Swimming in the Fast Lane
Valley-based Trunkettes scores the prestigious cover of Sports Illustrated’s swimsuit issue, putting the swimwear company in the national spotlight and boosting sales beyond one Encino mom’s wildest dreams.
Written bySusan Spillman |
There was excitement in the air for Hilary Genga and her husband, John, when they parked themselves in front of the TV the Saturday night before Valentine’s Day. The Encino couple were hoping to catch a glimpse of Hilary’s designs on the first-ever televised reveal of Sports Illustrated ’ s swimsuit issue airing on TNT.
Hilary, creator and owner of Trunkettes, a boutique swimsuit company, was aware two of her suits had made the cut—selected from some 30,000 submissions for inclusion in the magazine. “They email you a tiny little picture of the suits without the models’ faces to keep that under wraps,” says Hilary, who’s had six suits featured in previous issues.

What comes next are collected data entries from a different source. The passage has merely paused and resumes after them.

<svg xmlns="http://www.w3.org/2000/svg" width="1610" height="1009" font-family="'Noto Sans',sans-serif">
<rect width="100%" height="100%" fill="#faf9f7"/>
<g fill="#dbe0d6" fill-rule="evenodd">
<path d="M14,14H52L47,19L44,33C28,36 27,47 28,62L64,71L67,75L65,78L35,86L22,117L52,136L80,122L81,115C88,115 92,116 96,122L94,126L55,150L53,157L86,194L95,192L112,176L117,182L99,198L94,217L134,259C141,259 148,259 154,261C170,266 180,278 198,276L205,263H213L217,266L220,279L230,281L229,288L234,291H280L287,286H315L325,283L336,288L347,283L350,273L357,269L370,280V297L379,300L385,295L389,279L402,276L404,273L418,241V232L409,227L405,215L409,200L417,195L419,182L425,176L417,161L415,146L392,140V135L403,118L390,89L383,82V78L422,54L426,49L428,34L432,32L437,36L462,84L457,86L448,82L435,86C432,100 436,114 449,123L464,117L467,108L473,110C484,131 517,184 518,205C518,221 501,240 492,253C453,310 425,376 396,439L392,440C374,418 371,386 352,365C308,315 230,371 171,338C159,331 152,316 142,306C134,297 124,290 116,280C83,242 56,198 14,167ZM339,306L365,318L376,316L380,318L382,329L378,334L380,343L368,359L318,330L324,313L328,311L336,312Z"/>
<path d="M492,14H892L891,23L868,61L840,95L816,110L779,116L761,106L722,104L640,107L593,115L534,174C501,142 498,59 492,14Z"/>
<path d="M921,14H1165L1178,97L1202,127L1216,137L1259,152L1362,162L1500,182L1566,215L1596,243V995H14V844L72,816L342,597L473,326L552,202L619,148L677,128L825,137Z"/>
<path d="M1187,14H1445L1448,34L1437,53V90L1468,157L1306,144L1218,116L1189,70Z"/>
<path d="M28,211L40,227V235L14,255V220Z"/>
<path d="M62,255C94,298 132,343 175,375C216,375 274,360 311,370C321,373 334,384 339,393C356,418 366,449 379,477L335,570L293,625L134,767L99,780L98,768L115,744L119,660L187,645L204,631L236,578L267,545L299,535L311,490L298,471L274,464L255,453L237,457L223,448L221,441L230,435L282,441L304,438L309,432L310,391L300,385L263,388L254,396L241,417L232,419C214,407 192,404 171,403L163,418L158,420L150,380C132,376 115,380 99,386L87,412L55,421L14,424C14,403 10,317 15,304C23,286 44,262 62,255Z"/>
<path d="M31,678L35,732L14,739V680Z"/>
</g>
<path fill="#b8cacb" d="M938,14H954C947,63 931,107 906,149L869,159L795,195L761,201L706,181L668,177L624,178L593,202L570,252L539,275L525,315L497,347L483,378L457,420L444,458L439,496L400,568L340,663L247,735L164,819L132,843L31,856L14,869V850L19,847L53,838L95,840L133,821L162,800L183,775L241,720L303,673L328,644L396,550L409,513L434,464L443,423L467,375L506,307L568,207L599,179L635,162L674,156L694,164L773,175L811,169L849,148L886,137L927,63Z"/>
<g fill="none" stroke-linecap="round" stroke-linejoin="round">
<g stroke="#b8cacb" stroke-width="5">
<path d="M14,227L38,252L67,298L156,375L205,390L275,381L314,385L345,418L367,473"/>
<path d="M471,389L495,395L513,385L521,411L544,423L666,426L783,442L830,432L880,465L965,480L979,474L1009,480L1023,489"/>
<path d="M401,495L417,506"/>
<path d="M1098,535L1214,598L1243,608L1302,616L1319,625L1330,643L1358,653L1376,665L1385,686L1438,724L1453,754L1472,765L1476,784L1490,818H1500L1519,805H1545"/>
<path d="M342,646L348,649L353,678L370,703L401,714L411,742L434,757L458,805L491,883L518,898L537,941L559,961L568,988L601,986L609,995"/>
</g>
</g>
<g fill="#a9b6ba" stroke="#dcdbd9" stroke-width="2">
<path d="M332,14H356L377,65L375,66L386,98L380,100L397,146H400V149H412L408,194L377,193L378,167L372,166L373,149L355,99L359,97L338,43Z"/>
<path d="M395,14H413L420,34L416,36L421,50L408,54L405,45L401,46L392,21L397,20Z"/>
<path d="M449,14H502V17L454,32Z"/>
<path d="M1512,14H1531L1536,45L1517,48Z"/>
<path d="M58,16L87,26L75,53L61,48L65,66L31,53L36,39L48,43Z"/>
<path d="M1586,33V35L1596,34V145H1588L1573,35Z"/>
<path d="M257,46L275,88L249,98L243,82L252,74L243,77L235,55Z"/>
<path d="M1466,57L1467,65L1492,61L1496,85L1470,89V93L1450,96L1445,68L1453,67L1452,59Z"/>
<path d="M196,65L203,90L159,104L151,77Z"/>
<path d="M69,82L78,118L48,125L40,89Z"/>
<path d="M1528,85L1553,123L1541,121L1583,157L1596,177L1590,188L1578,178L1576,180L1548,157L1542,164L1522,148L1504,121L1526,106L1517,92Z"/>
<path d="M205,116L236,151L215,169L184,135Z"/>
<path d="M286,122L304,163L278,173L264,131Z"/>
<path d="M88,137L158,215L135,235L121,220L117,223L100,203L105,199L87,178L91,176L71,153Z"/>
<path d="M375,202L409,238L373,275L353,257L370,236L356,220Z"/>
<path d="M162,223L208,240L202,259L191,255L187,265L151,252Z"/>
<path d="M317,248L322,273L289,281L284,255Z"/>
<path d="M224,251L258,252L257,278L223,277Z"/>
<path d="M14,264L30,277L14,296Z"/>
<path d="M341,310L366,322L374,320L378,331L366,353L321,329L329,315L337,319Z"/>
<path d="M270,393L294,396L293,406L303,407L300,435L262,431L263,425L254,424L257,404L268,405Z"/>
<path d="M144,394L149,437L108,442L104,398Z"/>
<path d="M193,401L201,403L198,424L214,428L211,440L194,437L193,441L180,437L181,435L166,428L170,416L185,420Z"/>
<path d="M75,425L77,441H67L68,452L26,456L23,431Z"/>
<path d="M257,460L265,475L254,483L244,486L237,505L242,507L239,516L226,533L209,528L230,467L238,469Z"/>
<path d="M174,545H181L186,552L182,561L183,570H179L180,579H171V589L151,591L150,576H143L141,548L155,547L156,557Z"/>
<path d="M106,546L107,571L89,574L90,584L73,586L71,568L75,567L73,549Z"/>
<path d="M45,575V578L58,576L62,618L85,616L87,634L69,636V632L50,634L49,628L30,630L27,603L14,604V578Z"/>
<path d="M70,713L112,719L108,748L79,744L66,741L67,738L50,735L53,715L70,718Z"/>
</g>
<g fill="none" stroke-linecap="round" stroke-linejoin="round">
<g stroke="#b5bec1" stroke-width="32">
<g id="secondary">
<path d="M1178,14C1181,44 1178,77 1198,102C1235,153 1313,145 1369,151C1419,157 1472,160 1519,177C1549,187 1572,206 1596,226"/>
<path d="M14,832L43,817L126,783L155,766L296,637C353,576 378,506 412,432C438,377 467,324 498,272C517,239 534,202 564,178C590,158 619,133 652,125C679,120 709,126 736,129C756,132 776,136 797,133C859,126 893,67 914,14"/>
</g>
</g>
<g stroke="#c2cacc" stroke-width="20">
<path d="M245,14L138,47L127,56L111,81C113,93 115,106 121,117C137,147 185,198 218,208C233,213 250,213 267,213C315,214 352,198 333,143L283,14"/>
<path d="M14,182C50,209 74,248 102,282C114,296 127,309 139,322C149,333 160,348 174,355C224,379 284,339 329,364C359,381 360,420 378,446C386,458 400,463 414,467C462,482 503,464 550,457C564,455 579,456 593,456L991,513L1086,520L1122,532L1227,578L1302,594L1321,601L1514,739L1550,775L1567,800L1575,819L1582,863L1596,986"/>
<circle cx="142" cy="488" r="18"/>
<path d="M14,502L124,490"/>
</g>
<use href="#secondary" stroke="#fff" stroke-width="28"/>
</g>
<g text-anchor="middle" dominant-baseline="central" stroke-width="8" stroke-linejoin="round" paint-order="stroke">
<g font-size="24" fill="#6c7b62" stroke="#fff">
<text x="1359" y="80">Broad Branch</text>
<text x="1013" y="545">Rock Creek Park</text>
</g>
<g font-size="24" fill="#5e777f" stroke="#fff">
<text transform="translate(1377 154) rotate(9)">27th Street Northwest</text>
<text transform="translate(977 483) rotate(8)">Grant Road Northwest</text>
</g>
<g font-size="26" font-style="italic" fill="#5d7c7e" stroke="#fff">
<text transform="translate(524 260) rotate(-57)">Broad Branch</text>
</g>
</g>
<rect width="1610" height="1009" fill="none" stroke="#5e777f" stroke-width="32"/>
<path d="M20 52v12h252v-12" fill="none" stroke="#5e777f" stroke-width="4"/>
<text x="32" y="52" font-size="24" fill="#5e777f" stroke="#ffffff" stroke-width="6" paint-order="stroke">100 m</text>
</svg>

Minutes before the show’s credits rolled, SI made history unveiling Ashley Graham as the first plus-size model ever to grace its cover and—much to the couple’s surprise—she was wearing a Trunkettes purple and gold bikini.
“I screamed, cried and laughed all at the same time, then immediately called my kids who were spending the night with friends,” she recalls.
Son Jacob, 15, and daughter, Emery, 13, who attend Harvard-Westlake School, were quick to take credit for the coup, even though they almost inadvertently persuaded their mom not to send the winning purple and gold number in that last of several packages shipped to SI throughout the year.
“I showed it to my kids and they said the colors reminded them of the Lakers,” says Hilary. Not exactly the look she was going for, she considered pulling the bikini, then decided “what the hell” and mailed it anyway.
Hilary’s instinct, like her drive and business savvy, proved dead-on. Since scoring SI’s cover, Trunkettes’online sales have tripled, the entire summer 2016 line is sold out, and retailers are clamoring for a chance to see next year’s offerings, which will debut at Swim Show, an international convention held later this month in Miami. Currently Trunkettes items are available in over a hundred retail stores, the biggest outlets being resort and hotel boutiques, such as MGM Resorts International, Harrah’s, and Lumiere Place Casino and Hotels. Thanks to SI, the company is also hoping to soon close its first deal with a national department store chain.
Ironically it was soccer moms, not supermodels, who initially inspired Hilary to launch Trunkettes eight years ago.
“When my kids were little we’d go to all these swim parties and I looked around and realized that all the dads were in the pool having fun, but none of the moms were because they didn’t want to put on a bathing suit,” she explains.
Hilary herself found comfort pair – ing her husband’s swim trunks with a bikini top. “I could dive and swim without having to worry about a wardrobe malfunction or whether I’d gotten a bikini wax,” she says.
A former theater producer with zero interest in the fashion busi – ness, Hilary kept searching stores for a legitimate swim trunk/bikini ensemble made for women, but never found one.
“Basically, there were two types of suits for women,” she says, “skimpy ones that were cute and frumpy ones that weren’t.”
She mentioned the trunks idea to her kids’ babysitter at the time, Kristin Evenson, who happened to be a recent fashion school graduate. The sitter sketched some designs and the pair were off and running. In addition to providing more coverage, Trunkettes added functionality with tops that include built-in bras with adjustable straps; trunks come with built-in briefs.
The brand has continued to evolve since its 2008 launch in a spare office in Hilary’s husband’s Encino law practice. Nowadays, Hilary and Vice President, Tashia McIntosh, who started as a swimsuit model for the company eight years ago, preside over the Trunkettes empire in a 2,000-square-foot showroom in Reseda. (Kristin Evenson left the company to be a full-time mom.) Hilary continues to oversee all aspects of the company—from design to sales.
She also receives advice from Shark Tank mentor and clothing mogul, Daymond John. After coming close but not making it onto Shark Tank, Hilary sought out John’s help and the two have met a half dozen times.
Trunkettes has expanded its line to include cover-ups, and along the way has amassed a number of celebrity fans like Carrie Underwood and Julie Bowen.
For 2017, Trunkettes will offer three lines: its original conservative-ish cuts, a neon collection for younger customers and an upscale “glam” line—each with eight to 10 pieces.
“No matter how tiny the bikini top though,” assures Hilary, “we’ll always have at least two styles of trunks to go with every top. That’s what makes us different.”